Self-Starter for Dead Man’s Heart (Oct, 1933)
PHYSICIAN INVENTS Self-Starter for Dead Man’s Heart
WHAT can be done when the heart ceases to beat? Under all sorts of different conditions, a doctor often is confronted with this urgent question.
The ambulance physician faces it with the victim of heart stroke, drowning, or accident. The surgeon faces it when the pulse of an etherized patient suddenly stops. The family physician faces it when a baby is still born or when a mother’s heart stops during childbirth.
Until recently the only answer was the injection of a powerful stimulant into the heart itself, with the result that, not infrequently, the heart failed to respond.
A new answer has just been furnished by the invention of Dr. Albert S. Hyman, heart specialist of the Beth David Hospital of New York, and by C. Henry Hyman, electrical research engineer.
This life-saving device can be compared with the self-starter of a car. When the car’s engine stalls, the starter motor turns it over until the cylinders are again firing. In the same way, when the heart stops under any of the conditions named above, the needle of the “Hyman Otor,” as it is called, gives the four-cylinder heart engine a rhythmical electrical stimulation. This starts the heart beat and maintains it until the heart’s own “electric generator” resumes operation.
This comparison is not far-fetched, for the equivalent of an electrical generator exists in the wall of the right upper chamber (or auricle) of the heart, and a system of “wires” conveys the electrical impulses to the heart muscle. This “ignition system” is called the “pace-maker” of the heart.
The essential feature of the Hyman invention is a hollow steel needle, through which a carefully insulated wire runs to the open point. Both the needle itself and its central wire are connected to the terminals of a light, spring-driven generator, provided with a current-interrupting device.
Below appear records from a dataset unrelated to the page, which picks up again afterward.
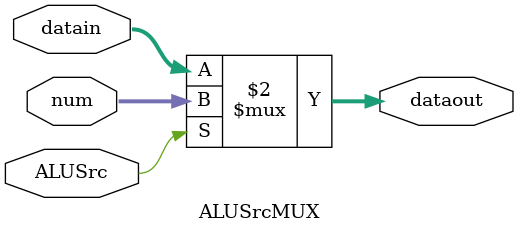
<source format=v>
`timescale 1ns/1ps

module ALUSrcMUX(ALUSrc,datain,num,dataout);

input ALUSrc;
input [31:0] datain;
input [31:0] num;
output [31:0] dataout;

assign dataout = (ALUSrc == 0) ? datain : num;

endmodule

</source>
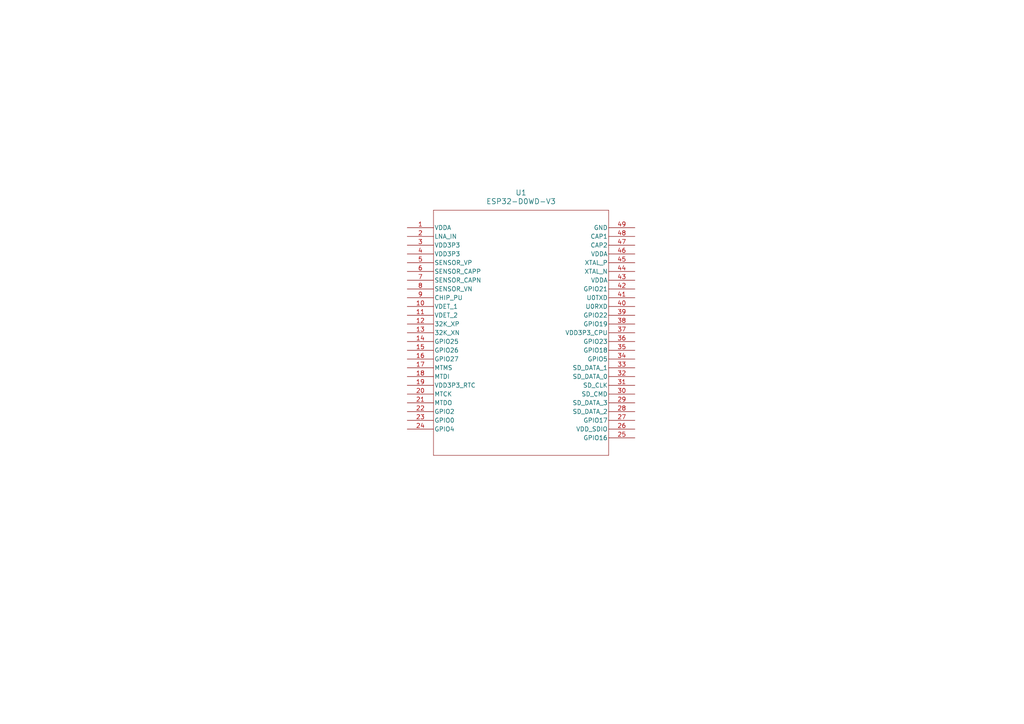
<source format=kicad_sch>
(kicad_sch
	(version 20231120)
	(generator "eeschema")
	(generator_version "8.0")
	(uuid "d2bdfd31-e0e6-49e6-beaf-effcaac91882")
	(paper "A4")
	
	(symbol
		(lib_id "0_MCU:ESP32-D0WD-V3")
		(at 118.11 66.04 0)
		(unit 1)
		(exclude_from_sim no)
		(in_bom yes)
		(on_board yes)
		(dnp no)
		(fields_autoplaced yes)
		(uuid "e73b8ef2-845f-483e-abd8-f835f6e38010")
		(property "Reference" "U1"
			(at 151.13 55.88 0)
			(effects
				(font
					(size 1.524 1.524)
				)
			)
		)
		(property "Value" "ESP32-D0WD-V3"
			(at 151.13 58.42 0)
			(effects
				(font
					(size 1.524 1.524)
				)
			)
		)
		(property "Footprint" "0_MCU:QFN48_ESP32-D0WD-V3_EXP"
			(at 118.11 66.04 0)
			(effects
				(font
					(size 1.27 1.27)
					(italic yes)
				)
				(hide yes)
			)
		)
		(property "Datasheet" "ESP32-D0WD-V3"
			(at 118.11 66.04 0)
			(effects
				(font
					(size 1.27 1.27)
					(italic yes)
				)
				(hide yes)
			)
		)
		(property "Description" ""
			(at 118.11 66.04 0)
			(effects
				(font
					(size 1.27 1.27)
				)
				(hide yes)
			)
		)
		(pin "31"
			(uuid "5a2b2f45-57fa-4d50-b273-79ac139db3b7")
		)
		(pin "33"
			(uuid "5eab8b4e-1e1a-40aa-8f78-ec160d935f63")
		)
		(pin "37"
			(uuid "a6ff03b2-86d3-4b31-95f2-5f33c88e606a")
		)
		(pin "25"
			(uuid "c4a77e28-d934-4533-bad5-0b76b9ed7513")
		)
		(pin "49"
			(uuid "34661505-08fa-4137-9ebe-036da0e07ace")
		)
		(pin "9"
			(uuid "9253016d-5146-4030-ab15-6aee54539e5a")
		)
		(pin "44"
			(uuid "1b3bf884-4ec1-48ee-8b36-87923bfd3a34")
		)
		(pin "29"
			(uuid "acc791cb-8a2b-4166-bd53-ca181c59698c")
		)
		(pin "14"
			(uuid "a3011fb6-eeba-4329-8d48-096c7ba72a19")
		)
		(pin "12"
			(uuid "799ecf6b-1ae9-4b08-a5dd-8c32e6b52caf")
		)
		(pin "16"
			(uuid "f3e7ac11-d55b-406c-b555-ebeb9343a4df")
		)
		(pin "19"
			(uuid "e4a1ad60-bb6d-4d66-85eb-5dfdacb798b2")
		)
		(pin "22"
			(uuid "6dae2e31-15a5-429e-a518-4a9747a996e0")
		)
		(pin "24"
			(uuid "7404ba58-db18-4f95-bb33-5a8039649065")
		)
		(pin "28"
			(uuid "c0b0ed15-d52c-45a3-a116-ad1613858679")
		)
		(pin "35"
			(uuid "8207822d-8e5b-4af4-a1ac-7e8f974462db")
		)
		(pin "1"
			(uuid "eff280fb-8e16-48c3-92b9-5554981832fe")
		)
		(pin "34"
			(uuid "3f166c92-9588-4f41-b669-a928445eef8d")
		)
		(pin "10"
			(uuid "7ab734d1-11b0-423b-97a4-73568a712165")
		)
		(pin "4"
			(uuid "c7b87da2-b5d8-4726-bd88-051782b63c1c")
		)
		(pin "20"
			(uuid "6d72dfef-3f65-4777-aaf6-7c827cfb9add")
		)
		(pin "41"
			(uuid "61ece6d9-a47d-4e83-80dc-6287f7350cfa")
		)
		(pin "27"
			(uuid "860d0837-227a-428a-a556-f4a9059700c8")
		)
		(pin "43"
			(uuid "43b51f5c-4d1c-438b-a13c-f2a3490764a0")
		)
		(pin "45"
			(uuid "bb8dde41-ba68-4f2f-89a3-d7b1905081c1")
		)
		(pin "46"
			(uuid "36800e70-f960-46cc-8bc7-1dc139ff6f39")
		)
		(pin "3"
			(uuid "90495b5e-c886-4ebc-94ef-936c9b160100")
		)
		(pin "2"
			(uuid "4bf86741-3e49-4eb8-af3b-0a50d833965e")
		)
		(pin "30"
			(uuid "24499f00-45f9-4e10-a888-3aa5c8076fa0")
		)
		(pin "18"
			(uuid "5f84f2a3-4847-4788-8164-108ae652b5ef")
		)
		(pin "26"
			(uuid "cb229130-73c0-4d5a-9484-6adabe399700")
		)
		(pin "5"
			(uuid "56d5a21e-45ba-4205-9214-a05834559051")
		)
		(pin "36"
			(uuid "1e21ee53-3d9d-4b8c-a529-6c271fbaf4f5")
		)
		(pin "42"
			(uuid "f4766632-c4a6-4565-ba49-6802581d36a9")
		)
		(pin "47"
			(uuid "82179302-135c-4c91-8007-f9605c6ab590")
		)
		(pin "23"
			(uuid "5c77cd8b-49c8-4ad4-982b-9ef20f6d0473")
		)
		(pin "38"
			(uuid "fb524536-7109-4b51-8ae4-d6a2147cdc5b")
		)
		(pin "40"
			(uuid "a89abb6a-a7df-4cb8-9ad8-bd9750da3dd3")
		)
		(pin "48"
			(uuid "fec3be2a-a31d-4f53-ab70-fd6e19e1a996")
		)
		(pin "17"
			(uuid "4dc9cba6-4282-41df-a9fb-0524401fd088")
		)
		(pin "13"
			(uuid "044d5b6d-3523-4997-9fa1-5b47a1722758")
		)
		(pin "15"
			(uuid "c21dcdec-8fbc-41c6-8f17-3c0453816c34")
		)
		(pin "11"
			(uuid "4a526aa9-ddfd-4394-97bd-b023555e23b3")
		)
		(pin "32"
			(uuid "453dae19-14b4-4f75-81f2-29b94d125213")
		)
		(pin "39"
			(uuid "850852f8-fde4-4ff0-a37d-b8e824ae92a4")
		)
		(pin "6"
			(uuid "66685d2e-066d-49bf-b99d-17797eaea69f")
		)
		(pin "21"
			(uuid "6ab3781e-aec9-4820-a852-c9f43eacf1d4")
		)
		(pin "7"
			(uuid "be1e54ae-45a8-4a38-a061-45aa630724e2")
		)
		(pin "8"
			(uuid "f07d6881-b9d9-4671-8aef-a837f2b06392")
		)
		(instances
			(project "14s BMS"
				(path "/e0335a39-2917-4993-8bc8-e5e4f72c0f3a/1c86dfdd-29c8-44c6-8f61-8efec212365b"
					(reference "U1")
					(unit 1)
				)
			)
		)
	)
)

</source>
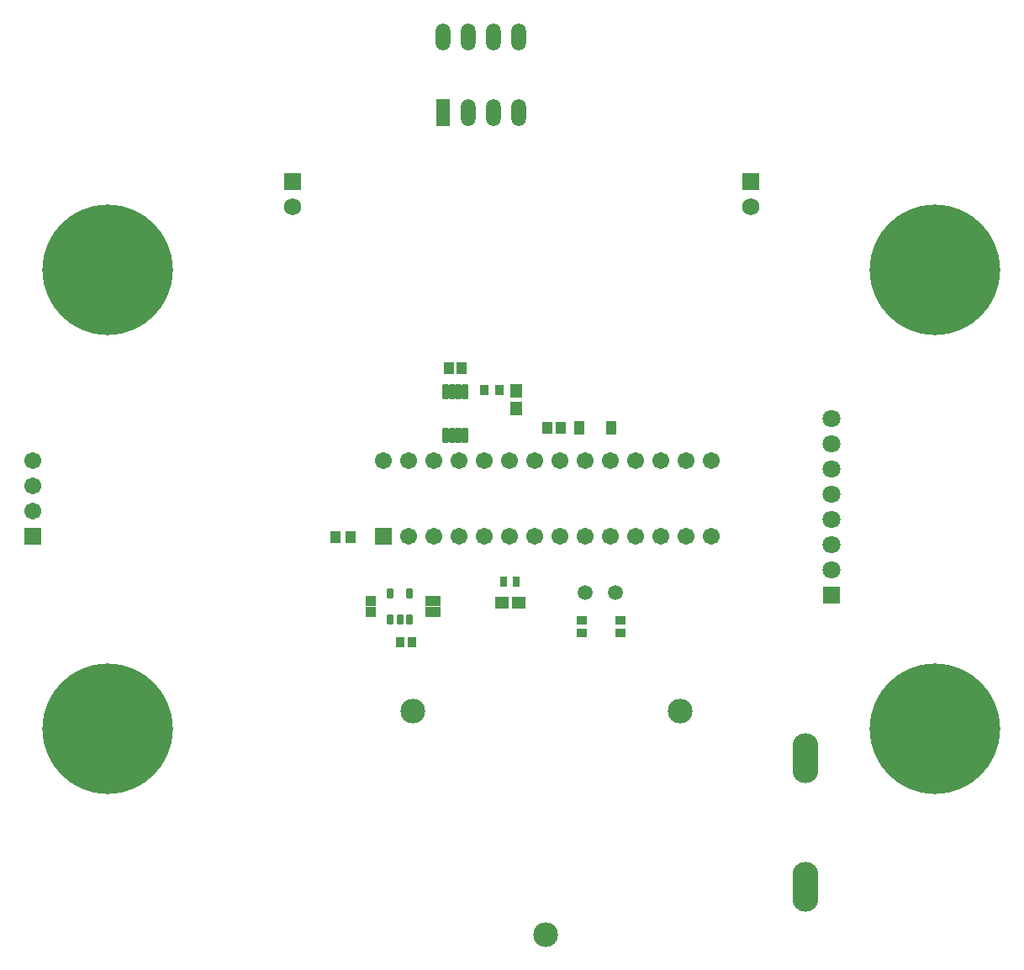
<source format=gts>
G04*
G04 #@! TF.GenerationSoftware,Altium Limited,Altium Designer,20.0.12 (288)*
G04*
G04 Layer_Color=8388736*
%FSLAX24Y24*%
%MOIN*%
G70*
G01*
G75*
%ADD17R,0.0434X0.0493*%
%ADD18R,0.0438X0.0560*%
%ADD19R,0.0356X0.0434*%
G04:AMPARAMS|DCode=20|XSize=25.7mil|YSize=61.1mil|CornerRadius=5.9mil|HoleSize=0mil|Usage=FLASHONLY|Rotation=0.000|XOffset=0mil|YOffset=0mil|HoleType=Round|Shape=RoundedRectangle|*
%AMROUNDEDRECTD20*
21,1,0.0257,0.0493,0,0,0.0*
21,1,0.0138,0.0611,0,0,0.0*
1,1,0.0119,0.0069,-0.0246*
1,1,0.0119,-0.0069,-0.0246*
1,1,0.0119,-0.0069,0.0246*
1,1,0.0119,0.0069,0.0246*
%
%ADD20ROUNDEDRECTD20*%
%ADD21R,0.0513X0.0572*%
%ADD22R,0.0415X0.0375*%
%ADD23R,0.0434X0.0474*%
%ADD24R,0.0572X0.0513*%
%ADD25R,0.0415X0.0415*%
G04:AMPARAMS|DCode=26|XSize=29.7mil|YSize=39.5mil|CornerRadius=5.9mil|HoleSize=0mil|Usage=FLASHONLY|Rotation=180.000|XOffset=0mil|YOffset=0mil|HoleType=Round|Shape=RoundedRectangle|*
%AMROUNDEDRECTD26*
21,1,0.0297,0.0276,0,0,180.0*
21,1,0.0178,0.0395,0,0,180.0*
1,1,0.0119,-0.0089,0.0138*
1,1,0.0119,0.0089,0.0138*
1,1,0.0119,0.0089,-0.0138*
1,1,0.0119,-0.0089,-0.0138*
%
%ADD26ROUNDEDRECTD26*%
%ADD27R,0.0375X0.0415*%
%ADD28R,0.0592X0.0434*%
%ADD29R,0.0395X0.0474*%
%ADD30R,0.0316X0.0395*%
%ADD31C,0.0710*%
%ADD32R,0.0710X0.0710*%
%ADD33R,0.0580X0.1080*%
%ADD34O,0.0580X0.1080*%
%ADD35R,0.0690X0.0690*%
%ADD36C,0.0690*%
%ADD37C,0.5180*%
%ADD38C,0.0674*%
%ADD39R,0.0674X0.0674*%
%ADD40O,0.1029X0.1978*%
%ADD41C,0.0982*%
%ADD42C,0.0592*%
%ADD43C,0.0671*%
%ADD44R,0.0671X0.0671*%
D17*
X21784Y32050D02*
D03*
X22316D02*
D03*
D18*
X24344D02*
D03*
X23056D02*
D03*
D19*
X19895Y33550D02*
D03*
X19305D02*
D03*
D20*
X17766Y31724D02*
D03*
X18022D02*
D03*
X18278D02*
D03*
X17766Y33476D02*
D03*
X18022D02*
D03*
X18278D02*
D03*
X18534D02*
D03*
Y31724D02*
D03*
D21*
X20550Y32815D02*
D03*
Y33485D02*
D03*
D22*
X24700Y24396D02*
D03*
Y23904D02*
D03*
X23150Y24396D02*
D03*
Y23904D02*
D03*
D23*
X18400Y34400D02*
D03*
X17888D02*
D03*
D24*
X19981Y25100D02*
D03*
X20650D02*
D03*
D25*
X14800Y25176D02*
D03*
Y24724D02*
D03*
D26*
X15576Y24448D02*
D03*
X15950D02*
D03*
X16324D02*
D03*
Y25452D02*
D03*
X15576D02*
D03*
D27*
X15954Y23550D02*
D03*
X16446D02*
D03*
D28*
X17250Y25167D02*
D03*
Y24733D02*
D03*
D29*
X13405Y27700D02*
D03*
X13995D02*
D03*
D30*
X20562Y25950D02*
D03*
X20050D02*
D03*
D31*
X33050Y32400D02*
D03*
Y31400D02*
D03*
Y29400D02*
D03*
Y27400D02*
D03*
Y26400D02*
D03*
Y28400D02*
D03*
Y30400D02*
D03*
D32*
Y25400D02*
D03*
D33*
X17650Y44550D02*
D03*
D34*
X18650D02*
D03*
X19650D02*
D03*
X20650D02*
D03*
X17650Y47550D02*
D03*
X18650D02*
D03*
X19650D02*
D03*
X20650D02*
D03*
D35*
X29850Y41800D02*
D03*
X11700D02*
D03*
D36*
X29850Y40800D02*
D03*
X11700D02*
D03*
D37*
X37150Y38300D02*
D03*
Y20100D02*
D03*
X4350Y38300D02*
D03*
Y20100D02*
D03*
D38*
X22300Y30750D02*
D03*
Y27750D02*
D03*
X21300D02*
D03*
X20300D02*
D03*
X19300D02*
D03*
X18300D02*
D03*
X17300D02*
D03*
X23300D02*
D03*
X24300D02*
D03*
X25300D02*
D03*
X26300D02*
D03*
X23300Y30750D02*
D03*
X24300D02*
D03*
X25300D02*
D03*
X26300D02*
D03*
X21300D02*
D03*
X20300D02*
D03*
X19300D02*
D03*
X18300D02*
D03*
X17300D02*
D03*
X16300Y27750D02*
D03*
Y30750D02*
D03*
X15300D02*
D03*
X27300Y27750D02*
D03*
Y30750D02*
D03*
X28300Y27750D02*
D03*
Y30750D02*
D03*
D39*
X15300Y27750D02*
D03*
D40*
X32018Y18934D02*
D03*
Y13835D02*
D03*
D41*
X27050Y20800D02*
D03*
X16471D02*
D03*
X21739Y11942D02*
D03*
D42*
X23290Y25500D02*
D03*
X24510D02*
D03*
D43*
X1400Y30750D02*
D03*
Y29750D02*
D03*
Y28750D02*
D03*
D44*
Y27750D02*
D03*
M02*

</source>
This mechanism can be adjusted to give electrical impulses with the frequency of the heart-beat from infancy to old age.
When the physician faces a case of heart stoppage, he inserts the needle between the first and second ribs into the right auricle of the heart, and starts the generator at the required frequency. The rhythmical current then “cranks” the heart engine by stimulating the “pacemaker” to act in step with the generator, until its normal action is resumed. Usually this occurs quickly.
Medical authorities predict a wide usefulness for the “Hyman Otor.”